Although NGAL is extensively studied in renal diseases, recent studies have suggested that NGAL levels in the blood or bronchoalveolar lavage fluid can reflect disease severity in many pulmonary diseases such as COPD and IPF (Betsuyaku et al. 1999; Eagan et al. 2010; Ikezoe et al. 2014). Compared with controls, COPD patients were more likely to exhibit higher levels of NGAL, and elevated NGAL level was significantly associated with severe disease progression (i.e., more frequent exacerbations) (Eagan et al. 2010). Another study reported that emphysema is associated with elevated levels of NGAL (Betsuyaku et al. 1999). Studies evaluating the association between NGAL and IPF have also shown that NGAL is highly expressed in lung tissues and associated with disease severity in patients with IPF (Ikezoe et al. 2014).

Accumulating evidence suggests that NGAL is associated with infectious conditions. According to an in vivo study using NGAL-deficient mice, NGAL was shown to limit bacterial growth via iron sequestration in the innate immune system (Flo et al. 2004). Several in vitro studies have also demonstrated that NGAL can inhibit the growth of specific strains of bacteria, including Escherichia coli and Mycobacterium tuberculosis (Martineau et al. 2007; Mori et al. 2016; Saiga et al. 2008). Furthermore, two recent studies demonstrated a significant association between NGAL and the severity of community-acquired pneumonia. In these studies, plasma NGAL concentrations were strongly correlated with clinical pneumonia severity scoring systems such as the PSI and CURB-65 (Kim et al. 2016; Yeh et al. 2013). Furthermore, higher NGAL concentration was an independent predictor of mortality in these populations (Kim et al. 2016). We extended the results of previous studies by evaluating patients with more severe disease (i.e., hospitalized patients) and showed that NGAL could be a useful biomarker in predicting treatment outcomes in patients with severe pneumonia. Moreover, a particular strength of our study was that it included patients diagnosed with hospital-acquired as well as community-acquired pneumonia.

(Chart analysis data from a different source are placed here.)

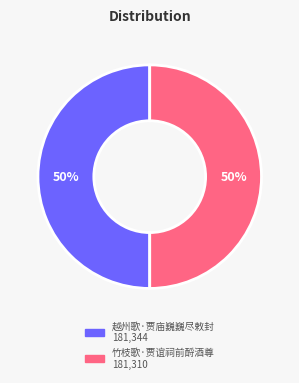

To the nearest percent, what is the combined percentage of 越州歌·贾庙巍巍尽敕封 and 竹枝歌·贾谊祠前酹酒尊?

100%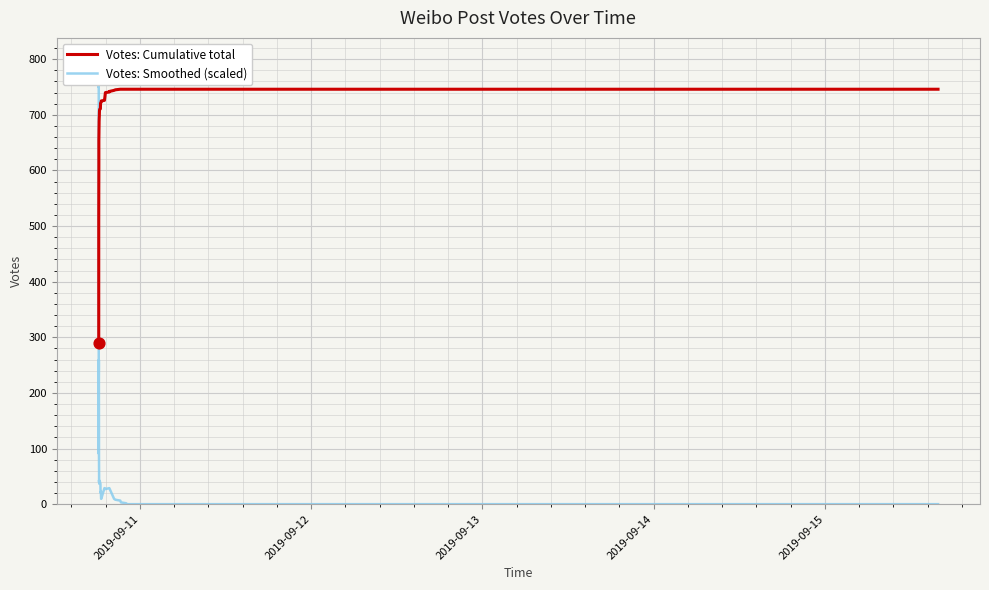

Is the value of Votes: Smoothed (scaled) at 35 greater than the value of Votes: Cumulative total at 26?

No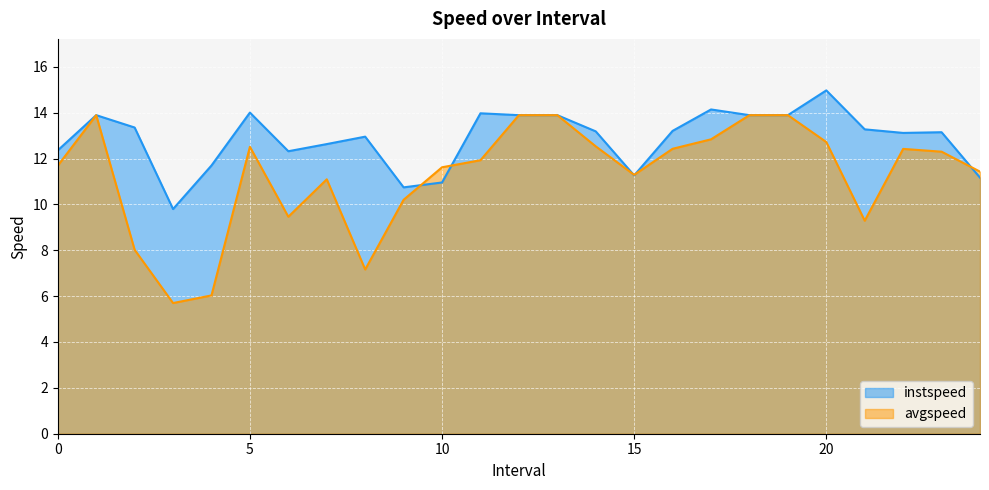

What are all the series names shown in the legend?

instspeed, avgspeed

ICU admission is an important factor associated with high mortality rates in patients with pneumonia (Chalmers 2009). Considering the relative lack of medical resources, careful selection of patients with pneumonia who are likely to experience a more severe clinical course is very important. Unfortunately, however, to date, there have been no suitable parameters or biomarkers that can be used for this purpose (Chalmers 2009). Although the PSI or CURB-65 can be used for this purpose, PSI is complex and challenging to use in emergent situations, and CURB-65 may be better suited to community settings (Singanayagam et al. 2009). From this perspective, our study provided informative data in that NGAL level was highly correlated with clinical decisions on ICU admission, with a similar performance of PSI, suggesting that NGAL may be a promising biomarker for this issue.

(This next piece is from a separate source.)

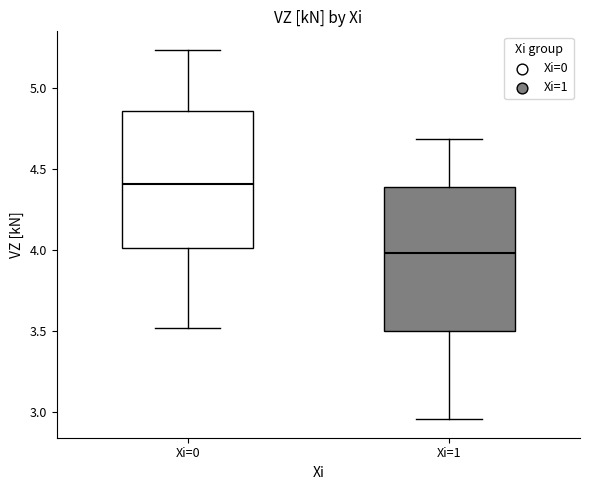

Reading left to right, read every box against the y-axis: the position of its median line, the range the box covers, and the ends of its whiskers. The values are not printed on the chart, so give them approximately, as read against the axis.

Xi=0: median 4.40, box 4.00 to 4.85, whiskers 3.50 to 5.25
Xi=1: median 4.00, box 3.50 to 4.40, whiskers 2.95 to 4.70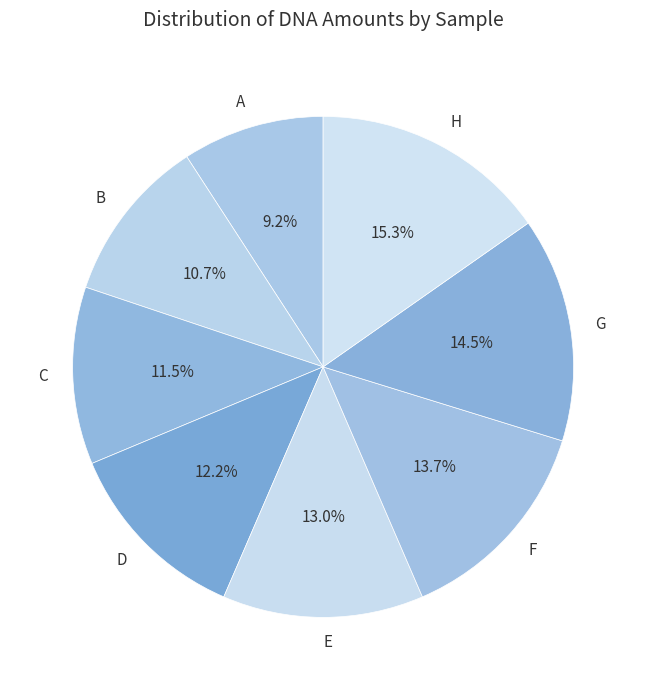

Rank the categories by value from highest to lowest.

H, G, F, E, D, C, B, A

There were several limitations to this study. First, this study was performed in a referral hospital in Korea, which may limit the generalizability of the results. Second, the retrospective design of our study may confer several inherent biases. Third, other inflammatory conditions associated with high levels of NGAL, such as COPD or interstitial lung disease, were more frequently presented in non-surviving than in surviving patients. Although we adjusted for some of these factors in the multivariable analyses, the possibility that these conditions may have affected higher NGAL concentration in non-survivors remains.

In conclusion, this study demonstrated that increased NGAL concentration was independently associated with a higher likelihood of ICU admission and mortality in hospitalized patients with pneumonia. These results suggest that NGAL is a useful biomarker for assessing the severity of pneumonia and predicting mortality in hospitalized patients with pneumonia.

Acknowledgments

This research was supported by a grant of the Korea Health Technology R&D Project through the Korea Health Industry Development Institute (KHIDI), funded by the Ministry of Health & Welfare, Republic of Korea (grant number: HI19C0218) and the Bio & Medical Technology Development Program of the National Research Foundation (NRF) funded by the Korean government (MSIT) (No. 2019M3E5D1A01069363).

Conflict of Interest

The authors declare no conflict of interest.